Passiamo a Don Porcile, parroco di Cornigliano. Caro Don Valentino, siamo stati colleghi e ho stima e rispetto per te, ma non condivido, da cattolico, il tuo appello. E’ troppo comodo dire che finché gli zingari sono bravi e buoni vanno bene, quando fanno i cattivi bisogna scacciarli. Sbaglio, o il messaggio evangelico dice esattamente il contrario in molti punti? Sbaglio, o quella dottrina sociale della Chiesa che mi risulta essere ancora in vigore, riprende alla lettera il messaggio evangelico? Tu sei abilissimo a lanciare provocazioni per attirare l’attenzione dell’opinione pubblica su determinati problemi, l’hai fatto anche quando lavoravi da noi, creandoci anche qualche problema che si poteva evitare. Non metto in dubbio la tua onestà e la tua buona fede però vedi, un prete è come un insegnante: io non mi scelgo gli alunni e devo essere impeccabile dal punto di vista professionale con i buoni e i cattivi, con quelli simpatici e quelli antipatici, devo dare a tutti il massimo, offrire a tutti la stessa disponibilità. Tu devi fare lo stesso: a me lo impone l’etica professionale a te, la scelta di un ministero nobilissimo. Io non voglio pensare che tu te la sia presa con gli zingari perché molti sono di religione islamica, non sarebbe da te e non credo ci sia questo dietro la tua levata di scudi, però un sacerdote non può parlare della “sua gente” come un qualunque sindaco leghista, non può limitare il campo delle persone a cui dedicarsi, la sua opera non si limita allo spazio ristretto della Chiesa o della parrocchia, allo stesso modo in cui un insegnante non può limitarsi a interessarsi solo della sua classe disinteressandosi di tutto il resto. Molti colleghi miei e tuoi lo fanno, ciò non toglie che sia profondamente sbagliato. Perché se anche i sacerdoti adesso diventano intolleranti, se anche chi deve portare un messaggio di pace e giustizia cavalca la tigre del razzismo, vuol dire che questo paese è destinato ad andare in malora molto presto.

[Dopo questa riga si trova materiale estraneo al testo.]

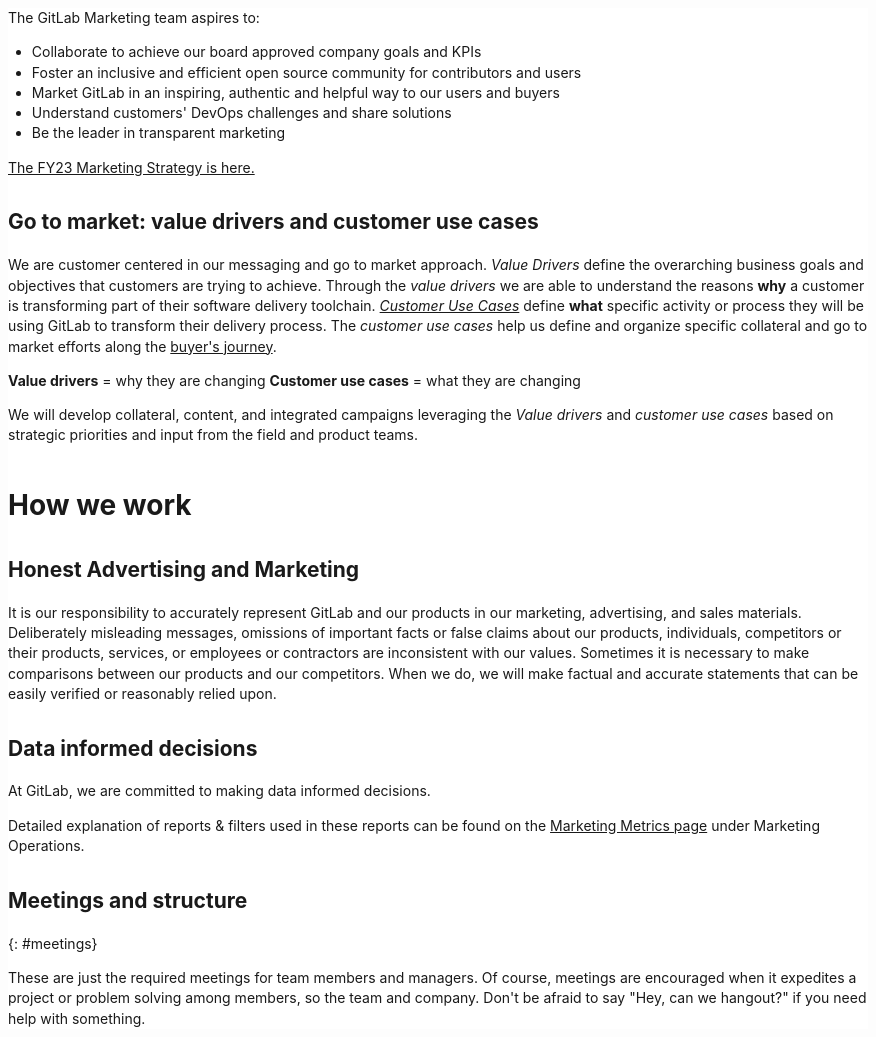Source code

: The GitLab Marketing team aspires to:

- Collaborate to achieve our board approved company goals and KPIs
- Foster an inclusive and efficient open source community for contributors and users
- Market GitLab in an inspiring, authentic and helpful way to our users and buyers
- Understand customers' DevOps challenges and share solutions
- Be the leader in transparent marketing

[The FY23 Marketing Strategy is here.](https://about.gitlab.com/handbook/marketing/plan-fy22/)

## Go to market: value drivers and customer use cases

We are customer centered in our messaging and go to market approach. _Value Drivers_ define the overarching business goals and objectives that customers are trying to achieve. Through the _value drivers_ we are able to understand the reasons **why** a customer is transforming part of their software delivery toolchain. [_Customer Use Cases_](/handbook/use-cases/) define **what** specific activity or process they will be using GitLab to transform their delivery process. The _customer use cases_ help us define and organize specific collateral and go to market efforts along the [buyer's journey](/handbook/journeys/#buyer-journey).

**Value drivers** = why they are changing
**Customer use cases** = what they are changing

We will develop collateral, content, and integrated campaigns leveraging the _Value drivers_ and _customer use cases_ based on strategic priorities and input from the field and product teams.

# <i class="fas fa-users fa-fw color-orange font-awesome"></i> How we work

## Honest Advertising and Marketing

It is our responsibility to accurately represent GitLab and our products in our marketing, advertising, and sales materials. Deliberately misleading messages, omissions of important facts or false claims about our products, individuals, competitors or their products, services, or employees or contractors are inconsistent with our values. Sometimes it is necessary to make comparisons between our products and our competitors. When we do, we will make factual and accurate statements that can be easily verified or reasonably relied upon.

## Data informed decisions

At GitLab, we are committed to making data informed decisions. 

Detailed explanation of reports & filters used in these reports can be found on the [Marketing Metrics page](/handbook/marketing/strategy-performance/marketing-metrics) under Marketing Operations.

## Meetings and structure

{: #meetings}

These are just the required meetings for team members and managers. Of course, meetings are encouraged when it expedites a project or problem solving among members, so the team and company. Don't be afraid to say "Hey, can we hangout?" if you need help with something.
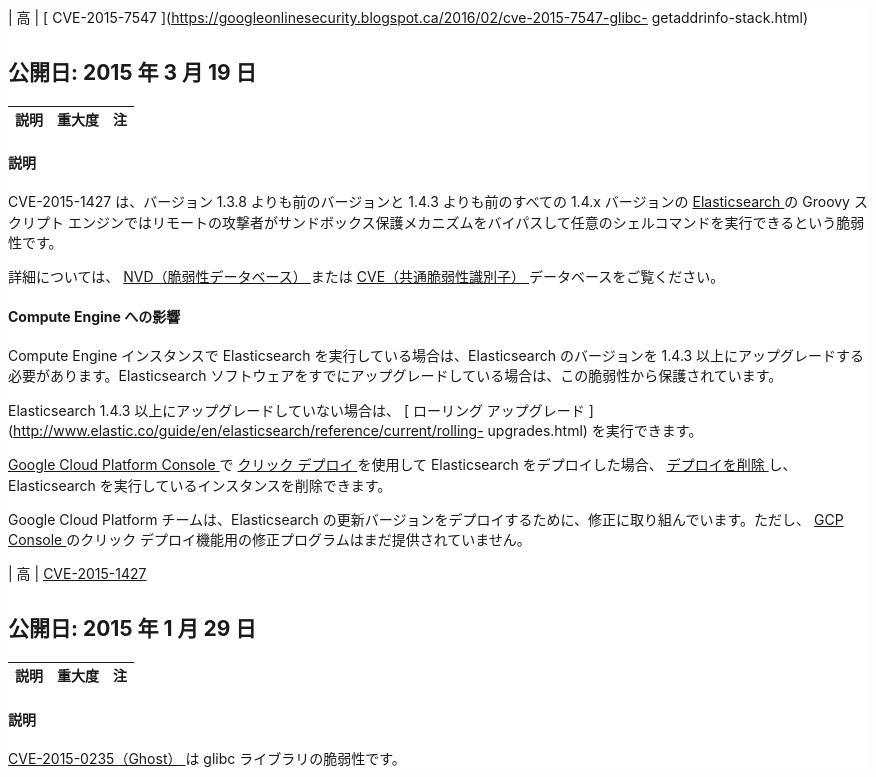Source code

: |  高  |  [ CVE-2015-7547
](https://googleonlinesecurity.blogspot.ca/2016/02/cve-2015-7547-glibc-
getaddrinfo-stack.html)  
  
##  公開日: 2015 年 3 月 19 日

説明  |  重大度  |  注  
---|---|---  
  
####  説明

CVE-2015-1427 は、バージョン 1.3.8 よりも前のバージョンと 1.4.3 よりも前のすべての 1.4.x バージョンの [
Elasticsearch ](https://www.elastic.co/products/elasticsearch) の Groovy スクリプト
エンジンではリモートの攻撃者がサンドボックス保護メカニズムをバイパスして任意のシェルコマンドを実行できるという脆弱性です。

詳細については、 [ NVD（脆弱性データベース）
](https://web.nvd.nist.gov/view/vuln/detail?vulnId=CVE-2015-1427) または [
CVE（共通脆弱性識別子） ](http://www.cve.mitre.org/cgi-bin/cvename.cgi?name=2015-1427)
データベースをご覧ください。

####  Compute Engine への影響

Compute Engine インスタンスで Elasticsearch を実行している場合は、Elasticsearch のバージョンを 1.4.3
以上にアップグレードする必要があります。Elasticsearch ソフトウェアをすでにアップグレードしている場合は、この脆弱性から保護されています。

Elasticsearch 1.4.3 以上にアップグレードしていない場合は、 [ ローリング アップグレード
](http://www.elastic.co/guide/en/elasticsearch/reference/current/rolling-
upgrades.html) を実行できます。

[ Google Cloud Platform Console
](https://cloud.google.com/solutions/elasticsearch/click-to-deploy?hl=ja) で [
クリック デプロイ ](https://console.cloud.google.com/?hl=ja) を使用して Elasticsearch
をデプロイした場合、 [ デプロイを削除
](https://console.cloud.google.com/projectselector/deployments?hl=ja)
し、Elasticsearch を実行しているインスタンスを削除できます。

Google Cloud Platform チームは、Elasticsearch の更新バージョンをデプロイするために、修正に取り組んでいます。ただし、 [
GCP Console ](https://console.cloud.google.com/?hl=ja) のクリック
デプロイ機能用の修正プログラムはまだ提供されていません。

|  高  |  [ CVE-2015-1427
](https://web.nvd.nist.gov/view/vuln/detail?vulnId=CVE-2015-1427)  
  
##  公開日: 2015 年 1 月 29 日

説明  |  重大度  |  注  
---|---|---  
  
####  説明

[ CVE-2015-0235（Ghost）
](http://web.nvd.nist.gov/view/vuln/detail?vulnId=CVE-2015-0235) は glibc
ライブラリの脆弱性です。
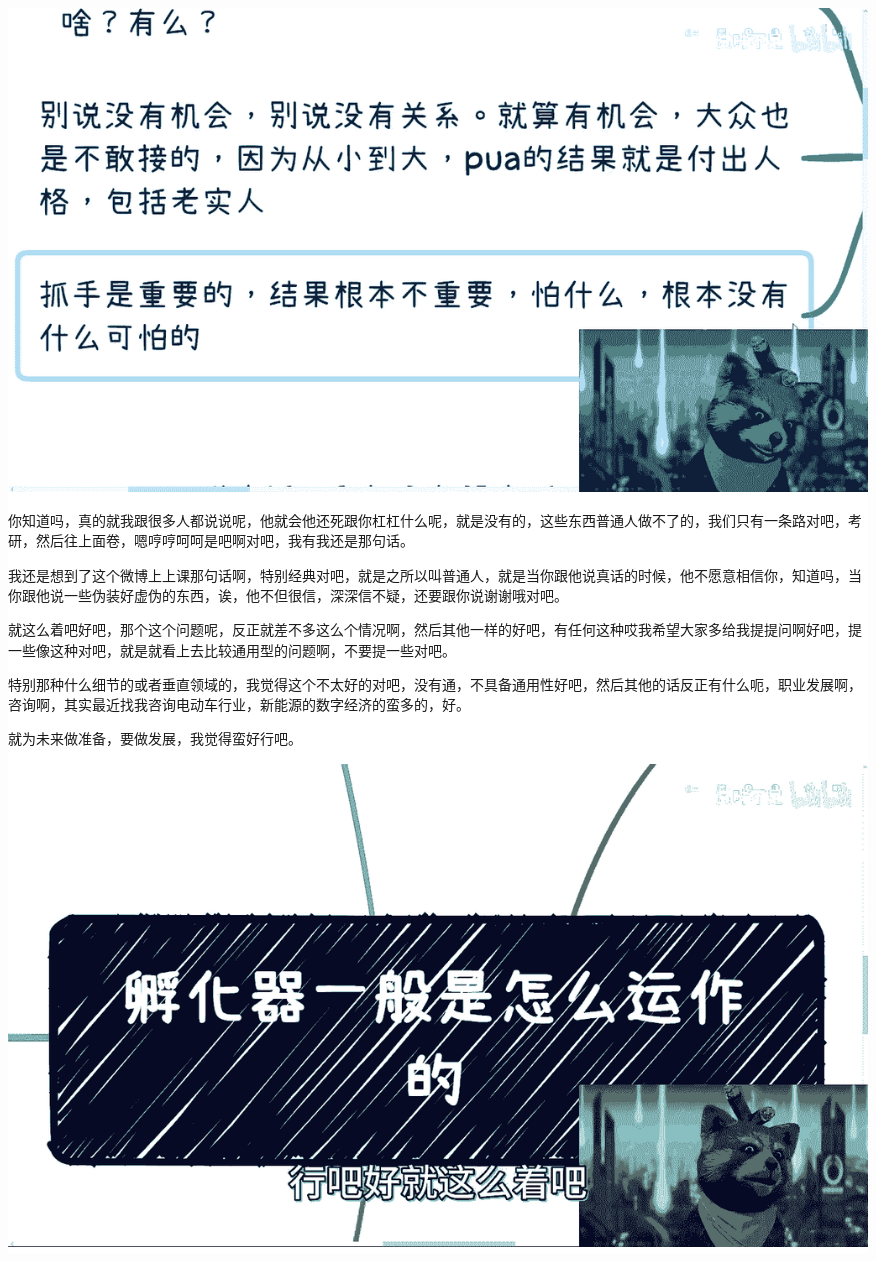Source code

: ![](img/00a7a8ac81e24fa42f4c8d279d4a2f4d_21.png)

你知道吗，真的就我跟很多人都说说呢，他就会他还死跟你杠杠什么呢，就是没有的，这些东西普通人做不了的，我们只有一条路对吧，考研，然后往上面卷，嗯哼哼呵呵是吧啊对吧，我有我还是那句话。

我还是想到了这个微博上上课那句话啊，特别经典对吧，就是之所以叫普通人，就是当你跟他说真话的时候，他不愿意相信你，知道吗，当你跟他说一些伪装好虚伪的东西，诶，他不但很信，深深信不疑，还要跟你说谢谢哦对吧。

就这么着吧好吧，那个这个问题呢，反正就差不多这么个情况啊，然后其他一样的好吧，有任何这种哎我希望大家多给我提提问啊好吧，提一些像这种对吧，就是就看上去比较通用型的问题啊，不要提一些对吧。

特别那种什么细节的或者垂直领域的，我觉得这个不太好的对吧，没有通，不具备通用性好吧，然后其他的话反正有什么呃，职业发展啊，咨询啊，其实最近找我咨询电动车行业，新能源的数字经济的蛮多的，好。

就为未来做准备，要做发展，我觉得蛮好行吧。

![](img/00a7a8ac81e24fa42f4c8d279d4a2f4d_23.png)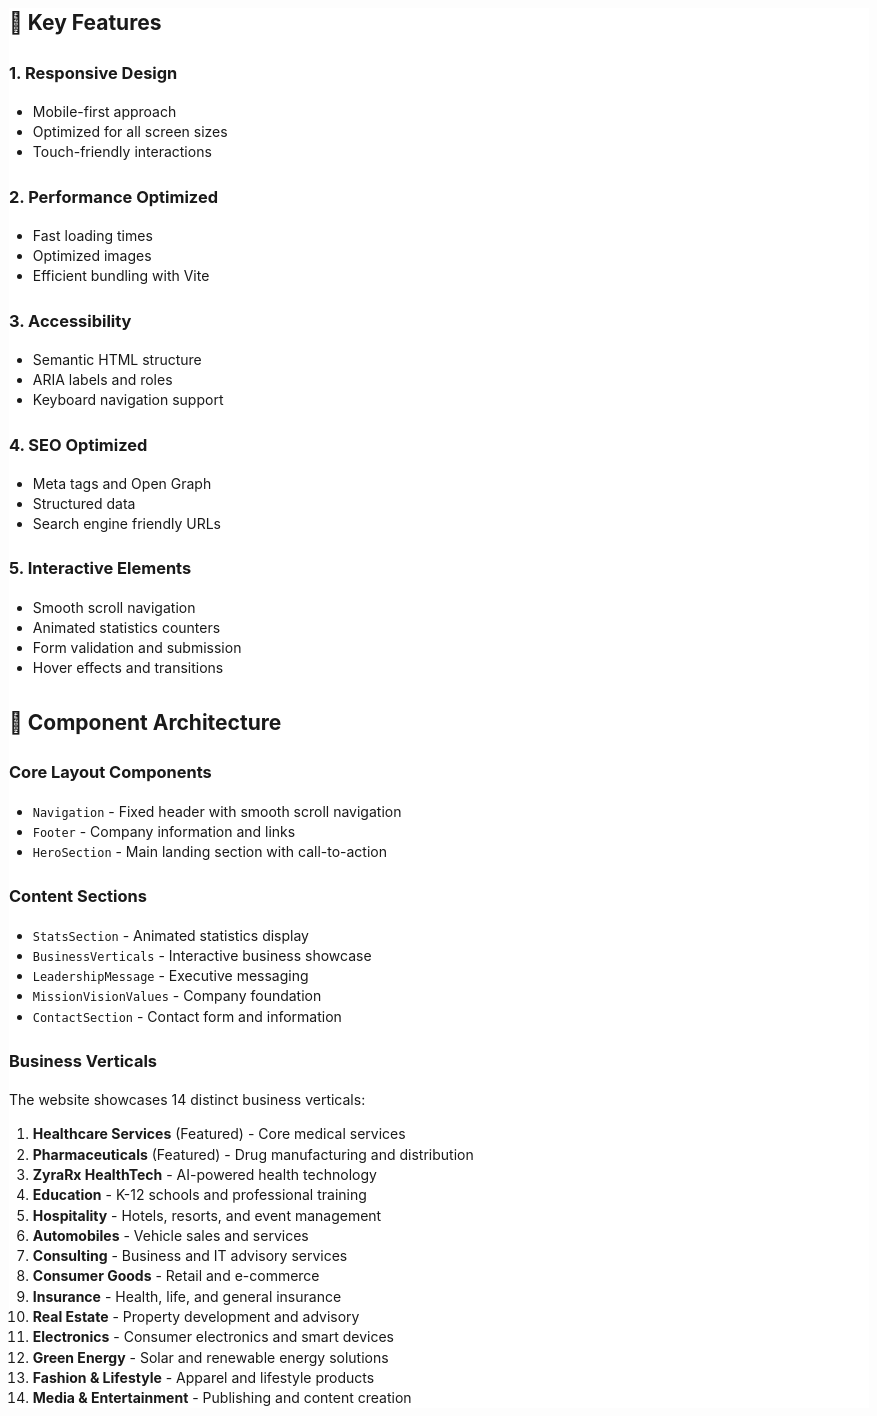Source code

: ## 🎯 Key Features

### 1. Responsive Design
- Mobile-first approach
- Optimized for all screen sizes
- Touch-friendly interactions

### 2. Performance Optimized
- Fast loading times
- Optimized images
- Efficient bundling with Vite

### 3. Accessibility
- Semantic HTML structure
- ARIA labels and roles
- Keyboard navigation support

### 4. SEO Optimized
- Meta tags and Open Graph
- Structured data
- Search engine friendly URLs

### 5. Interactive Elements
- Smooth scroll navigation
- Animated statistics counters
- Form validation and submission
- Hover effects and transitions

## 🧩 Component Architecture

### Core Layout Components
- `Navigation` - Fixed header with smooth scroll navigation
- `Footer` - Company information and links
- `HeroSection` - Main landing section with call-to-action

### Content Sections
- `StatsSection` - Animated statistics display
- `BusinessVerticals` - Interactive business showcase
- `LeadershipMessage` - Executive messaging
- `MissionVisionValues` - Company foundation
- `ContactSection` - Contact form and information

### Business Verticals
The website showcases 14 distinct business verticals:

1. **Healthcare Services** (Featured) - Core medical services
2. **Pharmaceuticals** (Featured) - Drug manufacturing and distribution
3. **ZyraRx HealthTech** - AI-powered health technology
4. **Education** - K-12 schools and professional training
5. **Hospitality** - Hotels, resorts, and event management
6. **Automobiles** - Vehicle sales and services
7. **Consulting** - Business and IT advisory services
8. **Consumer Goods** - Retail and e-commerce
9. **Insurance** - Health, life, and general insurance
10. **Real Estate** - Property development and advisory
11. **Electronics** - Consumer electronics and smart devices
12. **Green Energy** - Solar and renewable energy solutions
13. **Fashion & Lifestyle** - Apparel and lifestyle products
14. **Media & Entertainment** - Publishing and content creation
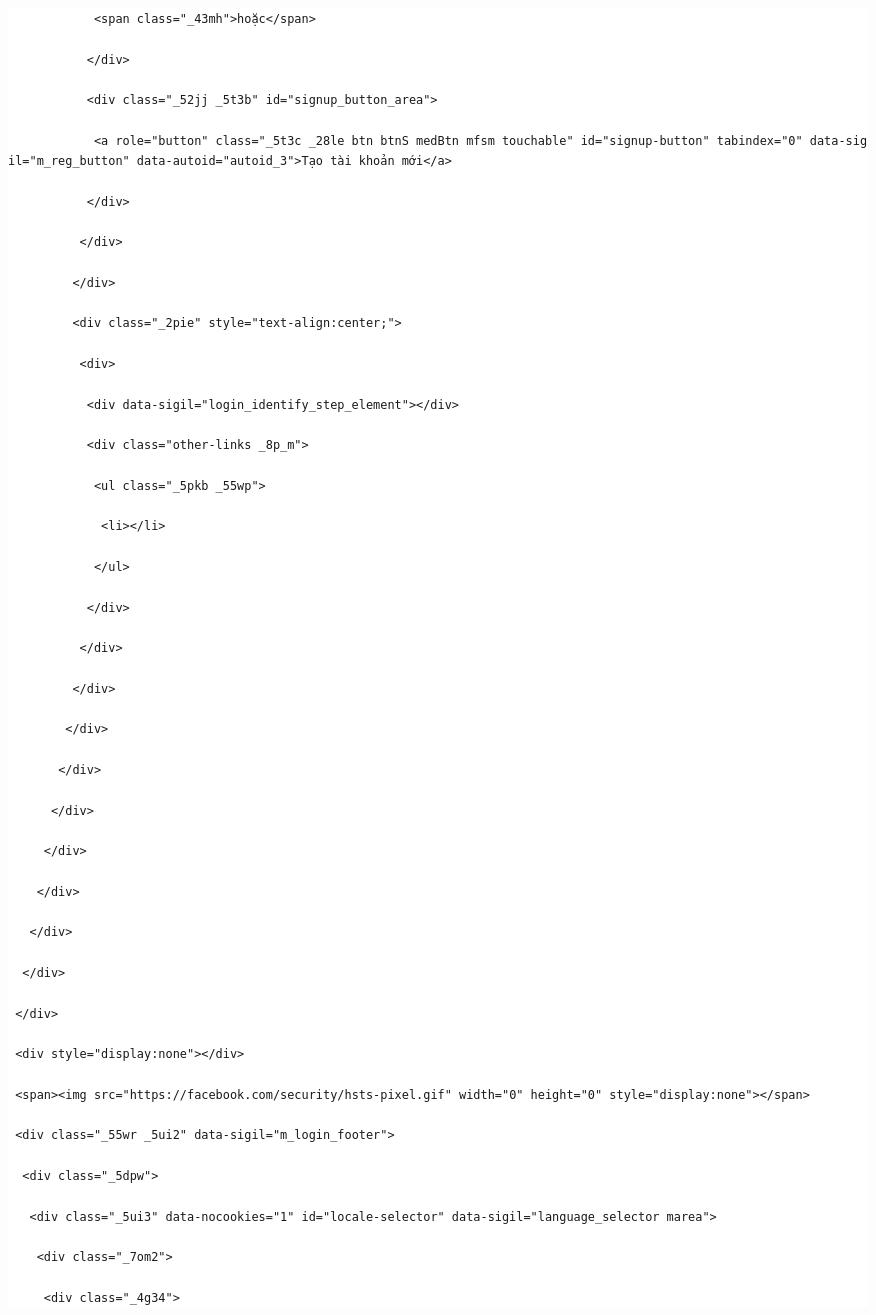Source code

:                 <span class="_43mh">hoặc</span>

               </div>

               <div class="_52jj _5t3b" id="signup_button_area">

                <a role="button" class="_5t3c _28le btn btnS medBtn mfsm touchable" id="signup-button" tabindex="0" data-sigil="m_reg_button" data-autoid="autoid_3">Tạo tài khoản mới</a>

               </div>

              </div>

             </div>

             <div class="_2pie" style="text-align:center;">

              <div>

               <div data-sigil="login_identify_step_element"></div>

               <div class="other-links _8p_m">

                <ul class="_5pkb _55wp">

                 <li></li>

                </ul>

               </div>

              </div>

             </div>

            </div>

           </div>

          </div>

         </div>

        </div>

       </div>

      </div>

     </div>

     <div style="display:none"></div>

     <span><img src="https://facebook.com/security/hsts-pixel.gif" width="0" height="0" style="display:none"></span>

     <div class="_55wr _5ui2" data-sigil="m_login_footer">

      <div class="_5dpw">

       <div class="_5ui3" data-nocookies="1" id="locale-selector" data-sigil="language_selector marea">

        <div class="_7om2">

         <div class="_4g34">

Vorrei che ti rendessi conto che con la “tua”  gente di Cornigliano, abbiamo a che fare anche noi a scuola, zingari compresi. Hai idea delle reazioni che potrebbero esserci da parte dei genitori di quelle classi in cui ci sono alunni rom? La gente ti segue a Cornigliano, diventa difficile spiegar loro che la scuola è un servizio pubblico e non può e non deve fare alcuna distinzione tra chi ne fruisce. Noi non possiamo scegliere, e questo ritengo sia il motivo per cui ogni maestro o maestra, ogni insegnante di scuola dell’obbligo debba sentirsi onorato di fare questo lavoro, di rendere un servizio alla collettività, senza distinzioni, senza scelte. Noi non possiamo scegliere, siamo orgogliosi di questa impossibilità e, perdonami, non voglio essere offensivo, ma io penso che neanche un sacerdote possa scegliere.

Io credo che si sarebbe potuto trovare un’altra strada: ad esempio un incontro tra cittadinanza, autorità, rom e presidi sociali, anche la scuola e la Chiesa, che a Cornigliano sono presidi sociali importantissimi. Credo che si sarebbe dovuto trovare  un’ altra strada invece di lanciare un j’accuse che per quanto sincero e in buona fede, suona ambiguo in questi tempi tristi.

La notizia del tuo appello, accanto a quella del ragazzo omosessuale pestato a Roma, sembrano due facce della stessa medaglia, anzi sembrano lo specchio di una nazione che, incapace di unirsi, si sta richiudendo in se stessa, incapace di aprirsi all’esterno si barrica dietro il muro delle proprie paure e delle proprie insicurezza. Uno specchio di un’Italia che, ne sono certo, non piace ne’ ai sacerdoti ne’ agli insegnanti.